Greenpeace is innovating new tactics, an excellent piece by Kim Murphy in the weekend LA Times reports, developing a style of performance that is a departure from blocking whalers in port. We’ll come back to this, but first let’s talk about tactics:
People who are unhappy with a policy do something to try to advance their cause, undermining support for the current situation and/or building impetus for preferred remedies. What do they do? Oh so many things: march silently, throw rocks, self-immolate, provoke arrest, hold signs, spit, sing, pray, trespass, block access to something, make a speech. This can go on and on.
The tactic activists employ is an instrumental choice, something people engage because they think it will help them get their message out. A good choice reflects judgments about the amount of space activists have to operate, the likely responses of opponents and authorities, and the imagined responses of audiences. Will others join in? Will people be sympathetic?
An effective tactic inspires supporters, threatens opponents, and creates a space for discussing issues. What works on one day may not be so effective later on. The tactic, be it a sit-in or a speak-out, is a tool, a means to a larger end. Everyone isn’t always deliberate and calculating, but effective organizers respond to their environments.

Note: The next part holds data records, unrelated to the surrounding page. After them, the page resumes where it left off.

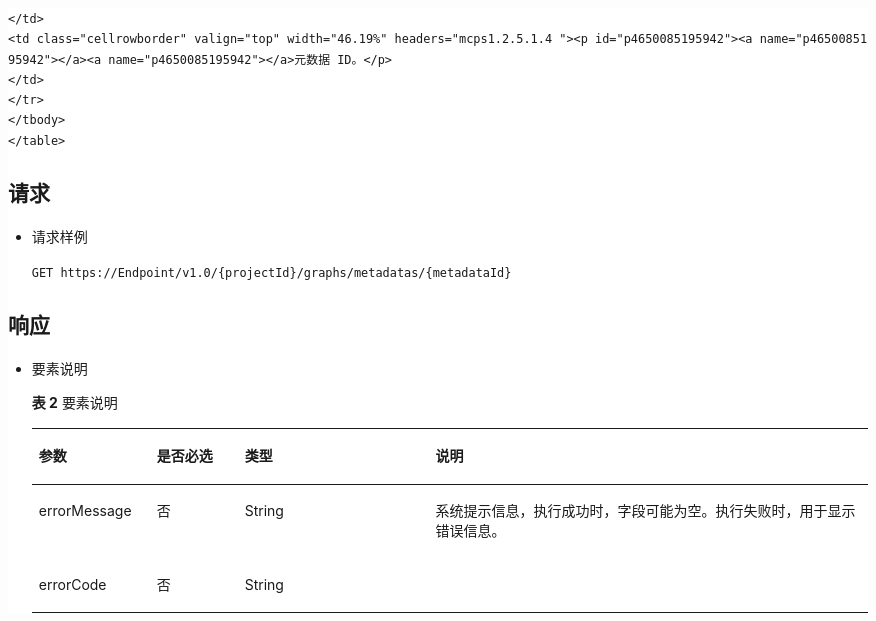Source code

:    </td>
    <td class="cellrowborder" valign="top" width="46.19%" headers="mcps1.2.5.1.4 "><p id="p4650085195942"><a name="p4650085195942"></a><a name="p4650085195942"></a>元数据 ID。</p>
    </td>
    </tr>
    </tbody>
    </table>


## 请求<a name="section48497531423"></a>

-   请求样例

    ```
    GET https://Endpoint/v1.0/{projectId}/graphs/metadatas/{metadataId}
    ```


## 响应<a name="section684945334217"></a>

-   要素说明

    **表 2**  要素说明

    <a name="table124168842005"></a>
    <table><thead align="left"><tr id="row464465322005"><th class="cellrowborder" valign="top" width="14.11%" id="mcps1.2.5.1.1"><p id="p95203820022"><a name="p95203820022"></a><a name="p95203820022"></a>参数</p>
    </th>
    <th class="cellrowborder" valign="top" width="10.51%" id="mcps1.2.5.1.2"><p id="p1000627920022"><a name="p1000627920022"></a><a name="p1000627920022"></a>是否必选</p>
    </th>
    <th class="cellrowborder" valign="top" width="22.82%" id="mcps1.2.5.1.3"><p id="p520230920022"><a name="p520230920022"></a><a name="p520230920022"></a>类型</p>
    </th>
    <th class="cellrowborder" valign="top" width="52.559999999999995%" id="mcps1.2.5.1.4"><p id="p1873389520022"><a name="p1873389520022"></a><a name="p1873389520022"></a>说明</p>
    </th>
    </tr>
    </thead>
    <tbody><tr id="row410562892005"><td class="cellrowborder" valign="top" width="14.11%" headers="mcps1.2.5.1.1 "><p id="p3676024920022"><a name="p3676024920022"></a><a name="p3676024920022"></a>errorMessage</p>
    </td>
    <td class="cellrowborder" valign="top" width="10.51%" headers="mcps1.2.5.1.2 "><p id="p2479020120022"><a name="p2479020120022"></a><a name="p2479020120022"></a>否</p>
    </td>
    <td class="cellrowborder" valign="top" width="22.82%" headers="mcps1.2.5.1.3 "><p id="p6184924520022"><a name="p6184924520022"></a><a name="p6184924520022"></a>String</p>
    </td>
    <td class="cellrowborder" valign="top" width="52.559999999999995%" headers="mcps1.2.5.1.4 "><p id="p4373294220022"><a name="p4373294220022"></a><a name="p4373294220022"></a>系统提示信息，执行成功时，字段可能为空。执行失败时，用于显示错误信息。</p>
    </td>
    </tr>
    <tr id="row628259772005"><td class="cellrowborder" valign="top" width="14.11%" headers="mcps1.2.5.1.1 "><p id="p460436420022"><a name="p460436420022"></a><a name="p460436420022"></a>errorCode</p>
    </td>
    <td class="cellrowborder" valign="top" width="10.51%" headers="mcps1.2.5.1.2 "><p id="p3740924320022"><a name="p3740924320022"></a><a name="p3740924320022"></a>否</p>
    </td>
    <td class="cellrowborder" valign="top" width="22.82%" headers="mcps1.2.5.1.3 "><p id="p1024987520022"><a name="p1024987520022"></a><a name="p1024987520022"></a>String</p>
    </td>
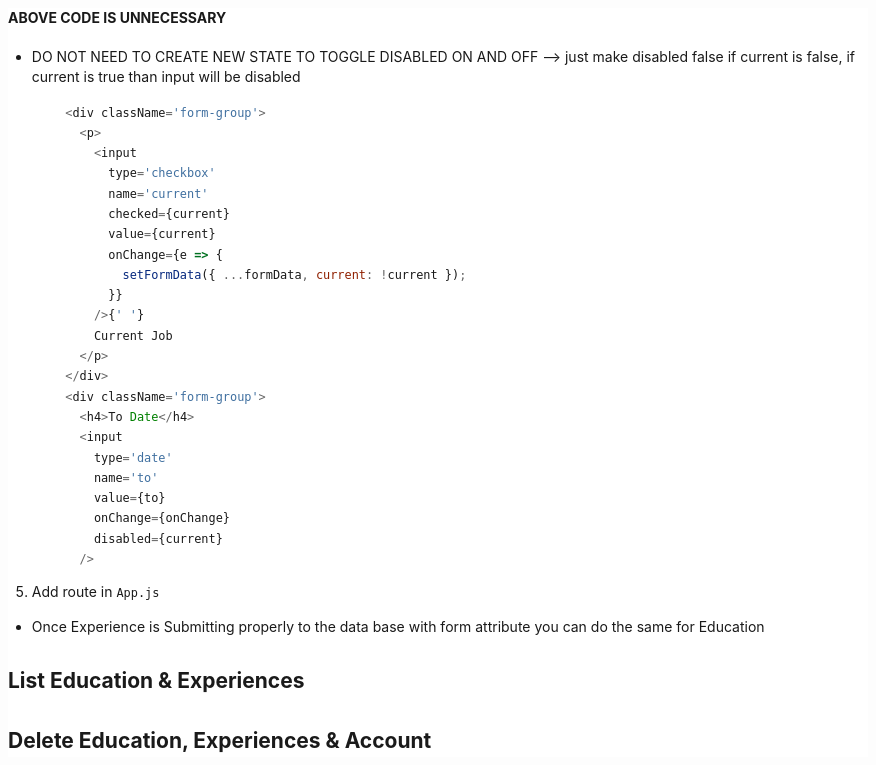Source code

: #### ABOVE CODE IS UNNECESSARY

- DO NOT NEED TO CREATE NEW STATE TO TOGGLE DISABLED ON AND OFF --> just make disabled false if current is false, if current is true than input will be disabled

```js
        <div className='form-group'>
          <p>
            <input
              type='checkbox'
              name='current'
              checked={current}
              value={current}
              onChange={e => {
                setFormData({ ...formData, current: !current });
              }}
            />{' '}
            Current Job
          </p>
        </div>
        <div className='form-group'>
          <h4>To Date</h4>
          <input
            type='date'
            name='to'
            value={to}
            onChange={onChange}
            disabled={current}
          />
```

5. Add route in `App.js`

- Once Experience is Submitting properly to the data base with form attribute you can do the same for Education

## List Education & Experiences

## Delete Education, Experiences & Account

For example: Democracy activists in Russia, now facing severe fines for engaging in protest (up to $9,000), are less likely to stage public demonstrations, and more likely to take their concerns indoors somewhere.
PETA, always looking for ways to generate attention for itself–and its issues–has established a porn site. Just the announcement of this approach has generated a great deal of attention. But is it helpful to the animal rights movement? Be sure that animal rights activists are arguing about this.

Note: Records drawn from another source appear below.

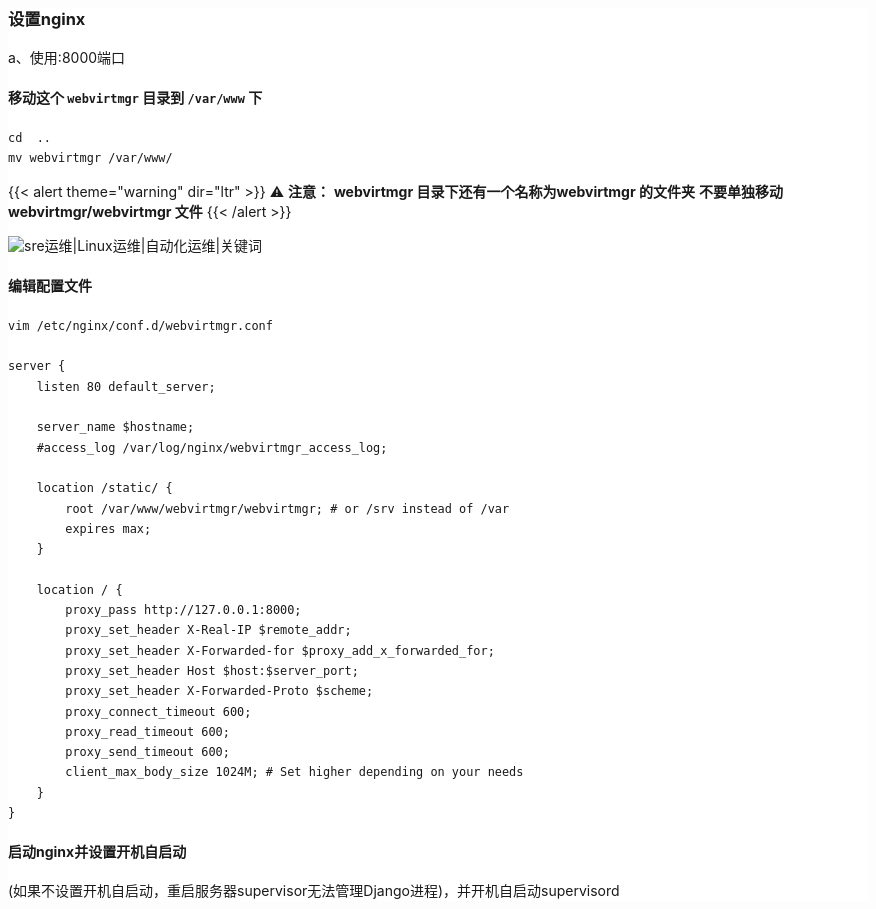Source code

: ### 设置nginx

a、使用:8000端口

#### 移动这个 `webvirtmgr` 目录到 `/var/www`  下

```shell
cd  ..
mv webvirtmgr /var/www/
```
{{< alert theme="warning" dir="ltr" >}} 
⚠️ **注意：**
**webvirtmgr 目录下还有一个名称为webvirtmgr 的文件夹**
**不要单独移动 webvirtmgr/webvirtmgr 文件**
{{< /alert >}}


![sre运维|Linux运维|自动化运维|关键词](https://cn-north-1-image.s3.cn-north-1.amazonaws.com.cn/cnsre/cnsre/20211117095023.png)

#### 编辑配置文件

```shell
vim /etc/nginx/conf.d/webvirtmgr.conf

server {
    listen 80 default_server;

    server_name $hostname;
    #access_log /var/log/nginx/webvirtmgr_access_log; 

    location /static/ {
        root /var/www/webvirtmgr/webvirtmgr; # or /srv instead of /var
        expires max;
    }

    location / {
        proxy_pass http://127.0.0.1:8000;
        proxy_set_header X-Real-IP $remote_addr;
        proxy_set_header X-Forwarded-for $proxy_add_x_forwarded_for;
        proxy_set_header Host $host:$server_port;
        proxy_set_header X-Forwarded-Proto $scheme;
        proxy_connect_timeout 600;
        proxy_read_timeout 600;
        proxy_send_timeout 600;
        client_max_body_size 1024M; # Set higher depending on your needs 
    }
}
```



#### 启动nginx并设置开机自启动

(如果不设置开机自启动，重启服务器supervisor无法管理Django进程)，并开机自启动supervisord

Although an activist or group can develop an inappropriate fixation on a particular set of tactics, blockades or vigils, for example, people concerned with being effective will respond to the world around them.
So when Shell Oil succeeded in getting an injunction against Greepeace, enjoining it from coming within a kilometer of its drilling rigs, depriving it of good pictures and threatening much larger fines, the environmental group had to innovate. Kim Murphy reports:
The upshot is that while Greenpeace may once have faced a trespassing charge or some minor equivalent for harassing Shell’s drilling fleet, the organization now faces the much harsher penalties associated with violating a federal injunction if activists stray past the boundaries.
“Certainly this injunction we are faced with demanded some new thinking, and I guess the tactics needed to counter an international oil campaign have to be creative,” Greenpeace USA spokesman James Turner said. “Social media offers us the opportunity to use humor and inventiveness to reach people in a way that hopefully entertains and engages them, while making a serious point at the same time.”
Greenpeace’s current responses include episodes of guerrilla theater, such as staging a fake Shell reception at which an ice sculpture doused a guest with Diet Coke, while others rushed to help her by wiping up the spillage with stuffed teddy bears. Certainly no more subtle than other Greenpeace displays, and very clear on the political points. It’s all in the service of producing a video which went viral (660,000 + hits at this moment).
It’s less costly and less risky than confronting Shell at sea. The questions: is it easier to ignore? Does it raise the issue of off-shore drilling or just make Greenpeace look silly?